Gadolinium-enhanced T1 mapping MRI is becoming increasingly important for the diagnosis of left ventricular (LV) myocardial fibrosis. Modified Look-Locker inversion recovery (MOLLI) and shortened MOLLI (ShMOLLI) are the current widely-used T1 mapping techniques for the heart but have limited spatial resolution due to physiological motion during image acquisition. These techniques typically have in-plane spatial resolutions in the range of 2.0–2.4 mm2, and they are well-suited for T1 mapping of thick structures such as LV wall. Because of this, the application of T1 mapping has generally been confined to the LV. However, T1 mapping might also be valuable in thinner structures such as the right ventricle (RV) and left atrial wall to assess fibrosis in disorders such as pulmonary arterial hypertension, arrhythmogenic right ventricular cardiomyopathy, congenital heart disease, and atrial fibrillation. For imaging structures with complex geometry such as the RV wall, both high in-plane resolution and high through-plane resolution are crucial. Furthermore, several applications such as the quantitative assessment of the peri-infarct region require continuous 3D coverage of the myocardial structure.
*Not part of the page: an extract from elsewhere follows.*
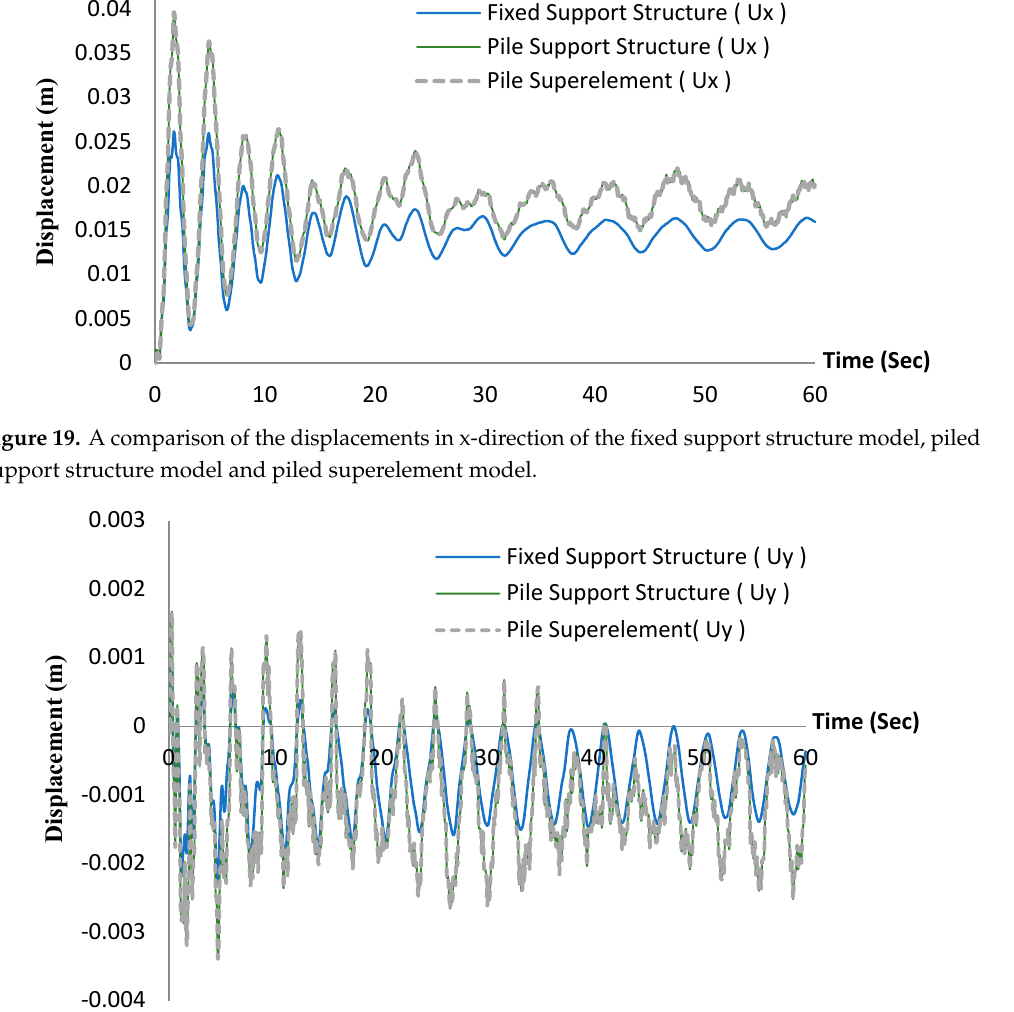
Figure 20. A comparison of the displacements in y-direction of the fixed support structure model, piled support structure model, and piled superelement model.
Therefore, the overall goal of this dissertation is to develop and apply noninvasive high-resolution T1 mapping MRI to assess myocardial fibrosis in thin structures such as the RV wall.

For this dissertation, Specific Aim 1 is to develop a novel high spatial resolution 2D cardiac T1 mapping technique to image the thin wall of the RV. Specific Aim 2 is to assess right ventricular fibrosis in patients with pulmonary arterial hypertension using the T1 mapping technique developed in Aim 1. Specific Aim 3 is to extend the T1 mapping method developed in Aim #1 to perform high-resolution, three-dimensional T1 mapping of the heart within a clinically acceptable scan time.